> **Task brief**:
Return exactly the span of lines that opens with the line containing "assign w1 = word[ 95:64];" and closes with the last line of the data, inclusive.
── Records ──
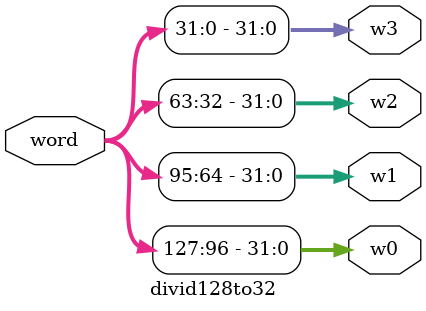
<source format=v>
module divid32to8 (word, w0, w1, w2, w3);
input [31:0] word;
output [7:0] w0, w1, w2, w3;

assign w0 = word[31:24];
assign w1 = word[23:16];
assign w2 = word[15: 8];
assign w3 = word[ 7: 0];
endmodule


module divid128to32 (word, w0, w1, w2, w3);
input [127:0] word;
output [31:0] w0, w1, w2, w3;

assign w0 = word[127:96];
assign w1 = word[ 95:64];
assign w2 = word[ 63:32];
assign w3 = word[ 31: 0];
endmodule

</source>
───
> **Solution for this task**:
assign w1 = word[ 95:64];
assign w2 = word[ 63:32];
assign w3 = word[ 31: 0];
endmodule

</source>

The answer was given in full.